A new gravitational wave generation algorithm for particle perturbations of the Kerr spacetime

We present a new approach to solve the 2+1 Teukolsky equation for gravitational perturbations of a Kerr black hole. Our approach relies on a new horizon penetrating, hyperboloidal foliation of Kerr spacetime and spatial compactification. In particular, we present a framework for waveform generation from point-particle perturbations. Extensive tests of a time domain implementation in the code {\it Teukode} are presented. The code can efficiently deliver waveforms at future null infinity. As a first application of the method, we compute the gravitational waveforms from inspiraling and coalescing black-hole binaries in the large-mass-ratio limit.
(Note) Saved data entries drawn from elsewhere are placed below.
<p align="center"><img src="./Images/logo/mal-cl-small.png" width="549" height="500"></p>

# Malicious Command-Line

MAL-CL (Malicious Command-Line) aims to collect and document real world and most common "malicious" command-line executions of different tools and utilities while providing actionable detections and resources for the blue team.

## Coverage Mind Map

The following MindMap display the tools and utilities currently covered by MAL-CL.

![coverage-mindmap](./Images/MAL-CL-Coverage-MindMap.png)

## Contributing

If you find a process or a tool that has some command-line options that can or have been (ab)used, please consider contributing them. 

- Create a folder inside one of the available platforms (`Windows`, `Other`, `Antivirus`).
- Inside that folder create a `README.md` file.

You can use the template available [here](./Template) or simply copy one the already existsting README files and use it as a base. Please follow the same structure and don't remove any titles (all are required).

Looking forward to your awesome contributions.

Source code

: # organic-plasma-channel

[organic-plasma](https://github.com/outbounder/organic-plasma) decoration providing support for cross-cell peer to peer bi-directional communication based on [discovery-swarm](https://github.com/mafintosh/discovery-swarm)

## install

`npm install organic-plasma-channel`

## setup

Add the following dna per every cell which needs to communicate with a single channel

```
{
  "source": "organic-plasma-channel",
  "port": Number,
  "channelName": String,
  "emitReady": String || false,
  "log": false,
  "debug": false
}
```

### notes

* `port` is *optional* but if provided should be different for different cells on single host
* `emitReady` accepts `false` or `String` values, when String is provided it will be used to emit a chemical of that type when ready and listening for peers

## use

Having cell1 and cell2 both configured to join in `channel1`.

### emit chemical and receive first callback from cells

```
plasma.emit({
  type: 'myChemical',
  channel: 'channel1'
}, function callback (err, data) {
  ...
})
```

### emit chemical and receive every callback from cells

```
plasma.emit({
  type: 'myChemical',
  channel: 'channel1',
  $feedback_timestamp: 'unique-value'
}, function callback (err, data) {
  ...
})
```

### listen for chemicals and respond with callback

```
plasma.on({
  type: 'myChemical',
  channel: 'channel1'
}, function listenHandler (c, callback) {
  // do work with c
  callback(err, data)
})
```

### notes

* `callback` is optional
The smaller mass black hole is modeled as a point particle whose dynamics is driven by an effective-one-body-resummed analytical radiation reaction force. We compare the analytical angular momentum loss to the gravitational wave angular momentum flux. We find that higher-order post-Newtonian corrections are needed to improve the consistency for rapidly spinning binaries. Close to merger, the subdominant multipolar amplitudes (notably the $m=0$ ones) are enhanced for retrograde orbits with respect to prograde ones. We argue that this effect mirrors nonnegligible deviations from circularity of the dynamics during the late-plunge and merger phase. We compute the gravitational wave energy flux flowing into the black hole during the inspiral using a time-domain formalism proposed by Poisson. Finally, a self-consistent, iterative method to compute the gravitational wave fluxes at leading-order in the mass of the particle is presented. For a specific case study with $\hat{a}$=0.9, a simulation that uses the consistent flux differs from one that uses the analytical flux by $\sim35$ gravitational wave cycles over a total of about $250$ cycles. In this case the horizon absorption accounts for about $+5$ gravitational wave cycles.